- _Passage_:
-*-*-

USS Ozaukee (ID-3439) was a United States Navy cargo ship in commission from 1918 to 1919.

== Construction, acquisition, and commissioning ==
SS Ozaukee was built in 1918 as a Design 1021 commercial cargo ship by the Long Beach Shipbuilding Company at Long Beach, California, for the Emergency Fleet Corporation of the United States Shipping Board. Upon her completion in September 1918, the U.S. Navy acquired her from the Shipping Board on a bareboat charter basis. Assigned the naval registry identification number 3439, she was commissioned on 30 September 1918 as USS Ozaukee (ID-3439) at San Pedro, California.

== Operational history ==
Fitted out for service with the Naval Overseas Transportation Service, Ozaukee departed the United States West Coast on 9 October 1918 bound for Chile. At Arica, Chile, she took on nitrates and steamed via the Panama Canal to Jacksonville, Florida, where she arrived on 7 December 1918. Ozaukee then carried a U.S. Shipping Board cargo from Charleston, South Carolina, to Philadelphia, Pennsylvania.

-*-*-

- _Data under study_:
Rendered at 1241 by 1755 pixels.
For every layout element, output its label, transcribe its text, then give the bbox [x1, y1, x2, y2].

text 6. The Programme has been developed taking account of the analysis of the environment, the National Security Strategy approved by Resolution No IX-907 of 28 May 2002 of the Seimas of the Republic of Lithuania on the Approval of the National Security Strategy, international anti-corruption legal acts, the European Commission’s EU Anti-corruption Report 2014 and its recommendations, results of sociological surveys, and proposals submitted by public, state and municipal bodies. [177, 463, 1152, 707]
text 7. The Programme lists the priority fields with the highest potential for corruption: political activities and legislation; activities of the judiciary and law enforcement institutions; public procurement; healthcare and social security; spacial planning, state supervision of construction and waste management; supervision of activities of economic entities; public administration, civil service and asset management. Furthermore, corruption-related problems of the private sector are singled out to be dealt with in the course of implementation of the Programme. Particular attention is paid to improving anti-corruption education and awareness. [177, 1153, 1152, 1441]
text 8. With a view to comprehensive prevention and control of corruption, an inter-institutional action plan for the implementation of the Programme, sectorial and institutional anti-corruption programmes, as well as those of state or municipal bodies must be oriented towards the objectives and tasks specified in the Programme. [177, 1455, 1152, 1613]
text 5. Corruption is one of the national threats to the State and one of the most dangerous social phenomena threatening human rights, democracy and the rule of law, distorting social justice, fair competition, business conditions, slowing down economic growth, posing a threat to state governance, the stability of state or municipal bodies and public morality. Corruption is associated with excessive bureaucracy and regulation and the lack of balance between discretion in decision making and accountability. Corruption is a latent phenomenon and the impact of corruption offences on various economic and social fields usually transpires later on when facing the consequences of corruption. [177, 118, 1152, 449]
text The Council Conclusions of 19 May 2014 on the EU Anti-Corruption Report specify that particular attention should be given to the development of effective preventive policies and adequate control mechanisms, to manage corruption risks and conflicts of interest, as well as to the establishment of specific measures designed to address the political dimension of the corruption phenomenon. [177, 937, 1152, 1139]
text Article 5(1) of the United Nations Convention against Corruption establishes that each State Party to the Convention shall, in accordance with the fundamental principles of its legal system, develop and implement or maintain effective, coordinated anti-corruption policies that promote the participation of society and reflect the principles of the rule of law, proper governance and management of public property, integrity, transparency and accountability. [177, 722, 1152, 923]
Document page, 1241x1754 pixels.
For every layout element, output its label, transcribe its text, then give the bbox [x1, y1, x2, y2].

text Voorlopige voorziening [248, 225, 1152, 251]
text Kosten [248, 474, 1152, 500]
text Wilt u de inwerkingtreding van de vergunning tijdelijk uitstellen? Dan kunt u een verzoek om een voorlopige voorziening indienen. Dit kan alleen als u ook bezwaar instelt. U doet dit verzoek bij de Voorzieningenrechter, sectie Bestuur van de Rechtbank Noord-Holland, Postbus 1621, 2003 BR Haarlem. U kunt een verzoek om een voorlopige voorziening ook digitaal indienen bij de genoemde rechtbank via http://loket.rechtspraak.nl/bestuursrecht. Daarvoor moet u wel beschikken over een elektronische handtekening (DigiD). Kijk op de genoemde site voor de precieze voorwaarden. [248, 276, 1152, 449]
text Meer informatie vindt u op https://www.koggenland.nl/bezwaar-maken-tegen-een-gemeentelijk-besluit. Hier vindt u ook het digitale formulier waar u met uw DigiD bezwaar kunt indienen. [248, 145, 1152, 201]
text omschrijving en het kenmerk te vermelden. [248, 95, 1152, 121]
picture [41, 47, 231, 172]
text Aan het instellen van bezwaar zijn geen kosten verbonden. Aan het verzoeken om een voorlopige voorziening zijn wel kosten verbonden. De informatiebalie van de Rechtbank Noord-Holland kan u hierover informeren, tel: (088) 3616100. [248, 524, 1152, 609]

-*-*-

- _Tasks_:
1. Quote the USS Ozaukee text from "USS Ozaukee (ID-3439) was" up to and including "San Pedro, California.".
2. According to the USS Ozaukee text, on what date did the ship arrive at Jacksonville, Florida?

- _Answer list_:
1.
USS Ozaukee (ID-3439) was a United States Navy cargo ship in commission from 1918 to 1919.

== Construction, acquisition, and commissioning ==
SS Ozaukee was built in 1918 as a Design 1021 commercial cargo ship by the Long Beach Shipbuilding Company at Long Beach, California, for the Emergency Fleet Corporation of the United States Shipping Board. Upon her completion in September 1918, the U.S. Navy acquired her from the Shipping Board on a bareboat charter basis. Assigned the naval registry identification number 3439, she was commissioned on 30 September 1918 as USS Ozaukee (ID-3439) at San Pedro, California.

2. 7 December 1918